Filtered waste fluid may be reused or discarded.
[0040] The fluid provided by fluid reservoir and pumping system 25
may be, but is not limited to, a physiological saline solution,
synthetic cerebrospinal fluid (CSF), or the like. Antibiotic agents
may be added to the fluid to prevent infection. Also, vocative
agents, such as epinephrine, may also be added to the fluid to
constrict blood vessels.
[0041] In operation, the area of the body where the surgery is to
be performed is covered first with an antibacterial plastic
adhesive sheet through which an incision is made thereby creating
surgical site 3. Next, enclosure 5 is positioned over surgical site
3 and sealed to patient 8 via an adhesive 33. Adhesive 33 could
also be a gasket of an intrinsically self-sealing and removable
material such as, but not limited to a soft or elastic polymer.
After the initial incision is made and enclosure 5 is securely
coupled to surgical site 3, a pressurized fluid is pumped into
enclosure 5 via first port 11 at an increasing pressure.

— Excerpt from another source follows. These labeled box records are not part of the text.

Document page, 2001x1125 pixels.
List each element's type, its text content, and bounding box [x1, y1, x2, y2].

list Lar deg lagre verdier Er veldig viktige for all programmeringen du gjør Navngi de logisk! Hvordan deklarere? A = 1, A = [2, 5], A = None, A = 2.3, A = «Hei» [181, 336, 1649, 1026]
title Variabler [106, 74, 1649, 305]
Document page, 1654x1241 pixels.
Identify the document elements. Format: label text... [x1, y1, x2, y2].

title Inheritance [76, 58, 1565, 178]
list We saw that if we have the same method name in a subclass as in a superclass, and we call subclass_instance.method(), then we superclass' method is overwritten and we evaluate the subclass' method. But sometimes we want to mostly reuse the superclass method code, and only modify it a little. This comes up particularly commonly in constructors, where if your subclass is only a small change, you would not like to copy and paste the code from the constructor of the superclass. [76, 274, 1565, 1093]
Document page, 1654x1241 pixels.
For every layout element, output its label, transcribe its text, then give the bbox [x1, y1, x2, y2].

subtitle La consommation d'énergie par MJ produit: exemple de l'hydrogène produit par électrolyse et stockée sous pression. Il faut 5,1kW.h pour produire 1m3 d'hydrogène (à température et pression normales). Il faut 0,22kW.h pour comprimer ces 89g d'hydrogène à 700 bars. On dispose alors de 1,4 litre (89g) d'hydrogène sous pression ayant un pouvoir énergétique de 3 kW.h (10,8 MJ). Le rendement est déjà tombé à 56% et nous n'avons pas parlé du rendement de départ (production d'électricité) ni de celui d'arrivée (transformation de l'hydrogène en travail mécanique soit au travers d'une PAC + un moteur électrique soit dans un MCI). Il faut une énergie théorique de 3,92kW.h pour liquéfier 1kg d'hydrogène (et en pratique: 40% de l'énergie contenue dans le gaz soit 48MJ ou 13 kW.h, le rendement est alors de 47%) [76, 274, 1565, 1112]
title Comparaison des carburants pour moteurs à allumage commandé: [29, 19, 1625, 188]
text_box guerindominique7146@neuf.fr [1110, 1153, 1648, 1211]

The
pressure at which the fluid is provided to enclosure 5 is desirably
equivalent to the pressure of the blood at the ends of the exposed
blood vessels, capillaries and arteries. The achievable pressure is
from about 10 ton to about 300 torr. Very low pressures will stop
minor bleeding from arterioles and capillaries. The fluid is
continuously flushed from enclosure 5 until a clear environment is
established in enclosure 5. Any waste materials and fluid mixed
with blood are flushed from enclosure 5 via second port 13 as
discussed hereinabove. The fluid is flushed from enclosure 5 and
the environment within enclosure 5 clears. Hemostatic equilibrium
is thereby established within enclosure 5 allowing surgical site 3
to remain blood free during the remainder of the procedure. The
surgeon can then perform a surgical procedure using surgical tool
17 and any other tools. The pressure of the fluid being supplied to
enclosure 5 is monitored using the at least one sensor 23, as
discussed hereinabove, during the surgical procedure.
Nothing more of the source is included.